Greek: basilikos, i.e., “king's man”

This is an officer of state—a royal official (John 4:49 NKJV; John 4:49 NASB) in the service of Herod Antipas who ruled Galilee.

He is believed to be Chuza (Greek: Ἰωάννα / Latin: Iōanna), Herod’s steward/manager, and the husband of Joanna who was healed by Jesus and later supported Him and His disciples in their travels (Luke 8:2-3 NASB).

This officer came to Jesus at Cana and besought him to go down to Capernaum and heal his son, who lay there at the point of death.

Our Lord sent him away with the joyful assurance that his son was alive.

Chuza’s wife, Joanna, knew Jesus Christ, all His disciples, Mary Magdalene and Mary of Clopas.

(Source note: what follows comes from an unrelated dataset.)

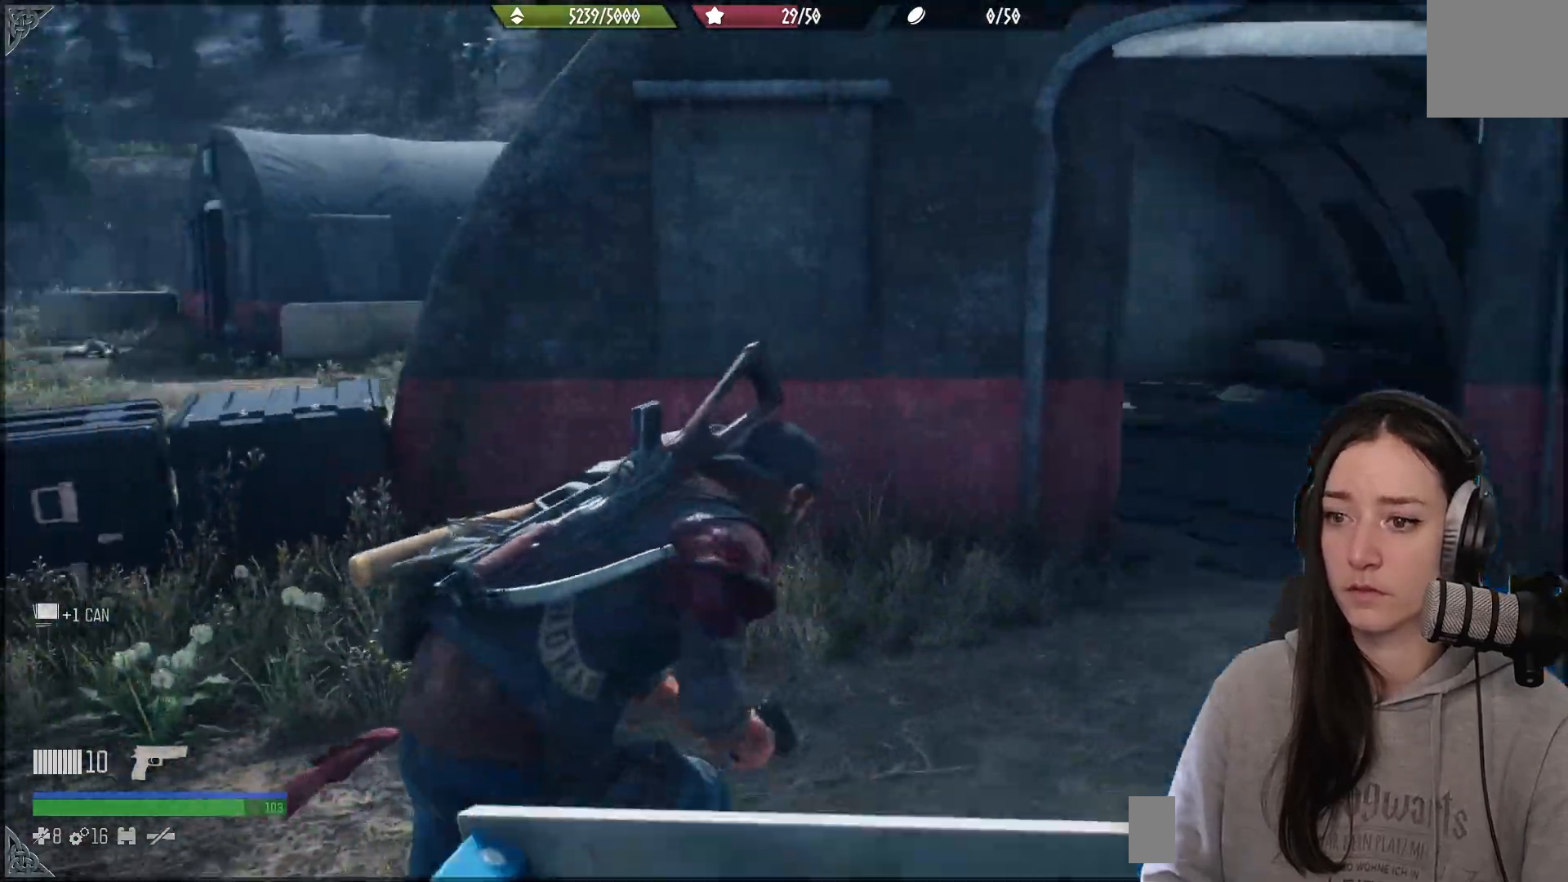
{"buttons": [], "left_stick": "up-right", "right_stick": "left", "events": [[50, "right_stick", "up-left"], [200, "right_stick", "left"]]}
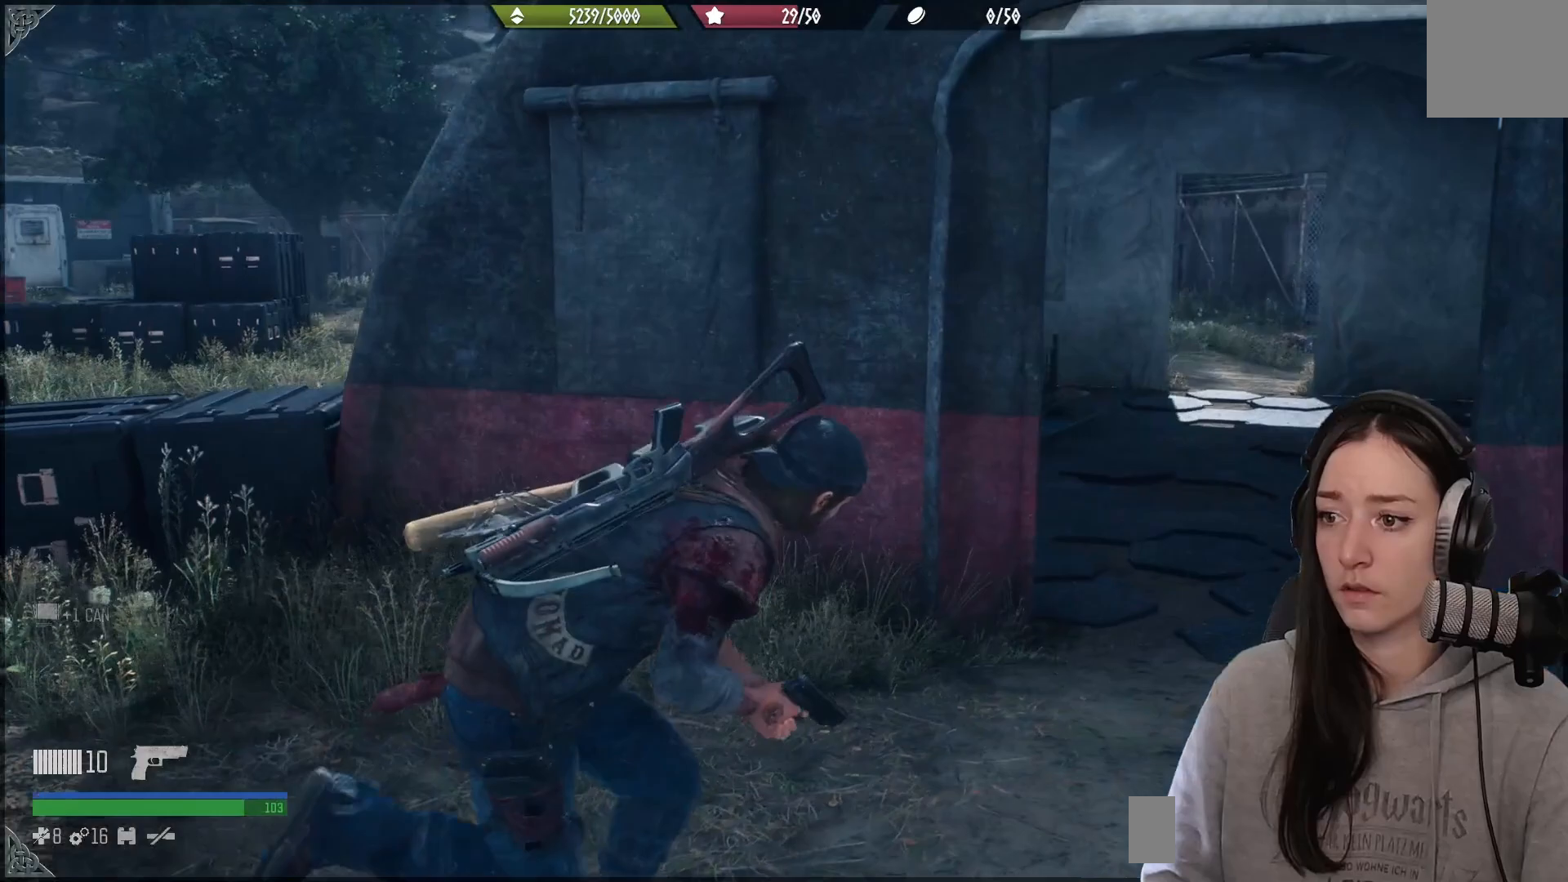
{"buttons": [], "left_stick": "center", "right_stick": "center", "events": [[217, "left_stick", "center"], [467, "right_stick", "center"]]}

Joanna is mentioned alongside Mary Magdalene and other women as those who first visited the Christ’s tomb and found it empty, and it is to this group of women, that Jesus first appeared and instructed them to tell the disciples that He is arisen and to meet Him in Galilee (Matthew 28:8-10). This this nobleman’s wife was a key witness to Christ’s miraculous resurrection from the dead after having been severely beaten, tortured, crucified and speared in the side by a competent Roman soldier of execution attesting to the fact that he was most assuredly dead.

Image by Dan Barag and David Flusser, CC BY 2.5.
This inscription was found on the ossuary of Johanna the daughter of Theophilus the High Priest. It is from the 1st century AD. Image by Dan Barag and David Flusser, CC BY 2.5

A first-century ossuary discovered in Jerusalem holds the remains of a woman named ‘Joanna’ who was the granddaughter of ‘Theophilus the high priest.’1 If this is the same woman mentioned by Luke, her role as a key witness to the empty tomb could be explained by the fact that, Luke wrote to a “most excellent Theophilus” (Luke 1:3 NKJV), and as his granddaughter, Joanna would have been someone he loved and trusted.

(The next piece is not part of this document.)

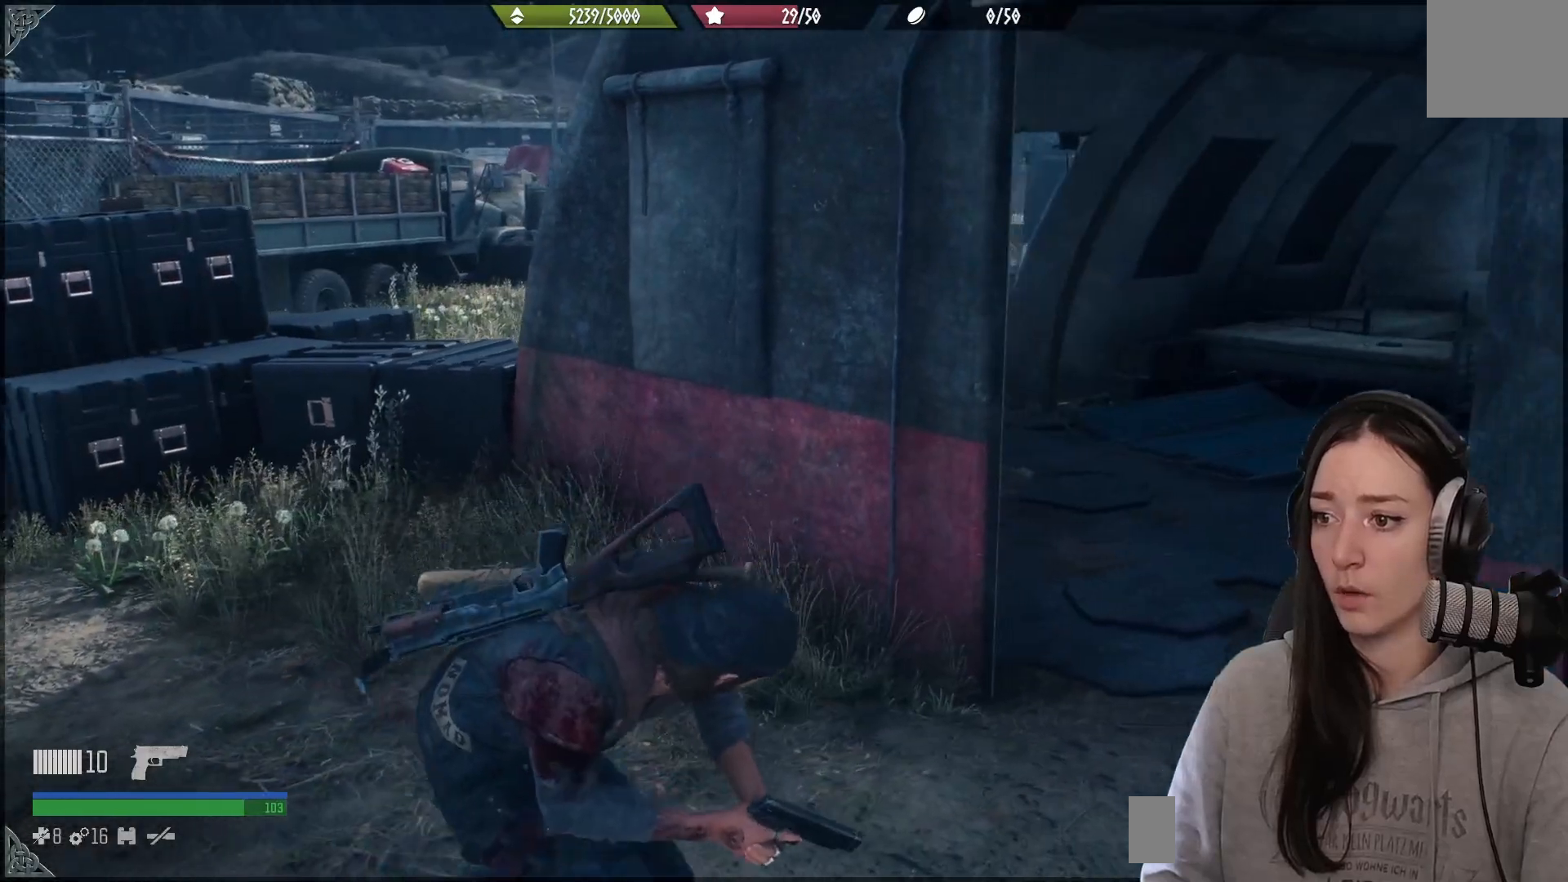
{"buttons": [], "left_stick": "down-left", "right_stick": "right", "events": [[183, "right_stick", "down-right"], [250, "right_stick", "right"], [267, "left_stick", "down-left"]]}
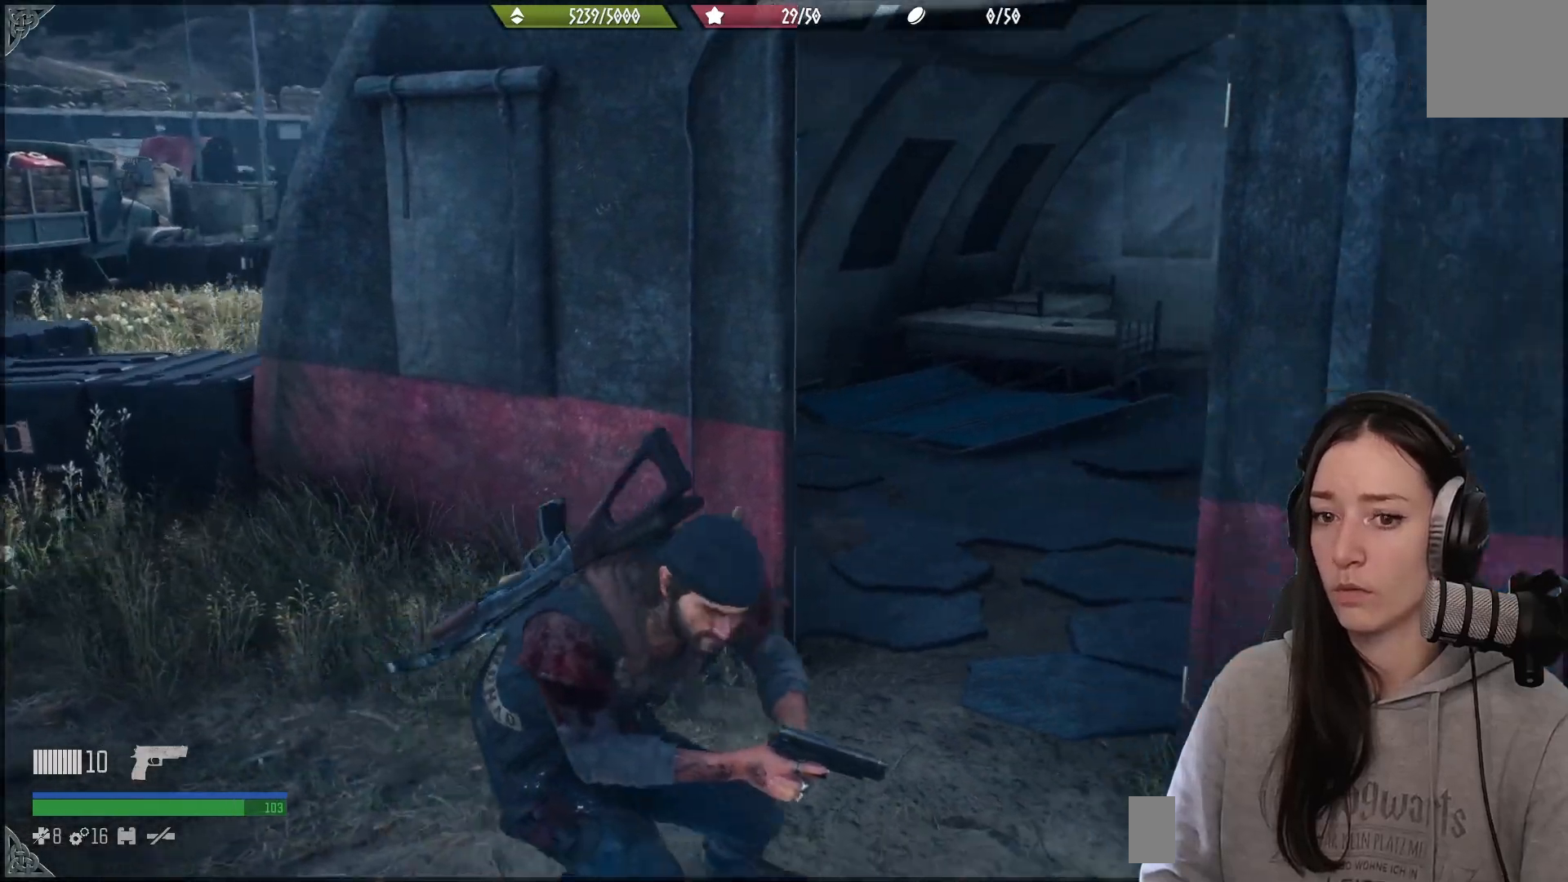
{"buttons": [], "left_stick": "center", "right_stick": "right", "events": [[17, "left_stick", "down"], [367, "left_stick", "center"]]}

Theophilus (Hebrew: תפלוס בר חנן) was the High Priest from 37 to 41 AD in the Temple built by Herod in Jerusalem according to Josephus’s Antiquities of the Jews.2 He was a member of one of the wealthiest and most influential Jewish families in Judean Province during the 1st century.

  1. Dan Barag and David Flusser, “The Ossuary of Yehoḥanah Granddaughter of the High Priest Theophilus,” Israel Exploration Journal, Vol. 36, No. 1/2 (1986), pp. 39–44. JSTOR 27926007.
  2. The ancient Jewish historian Flavius Josephus (born Yosef ben Matityahu) is the author of Antiquities of the Jews and The Jewish War (chronicling the Great Jewish Revolt of 66–70 AD).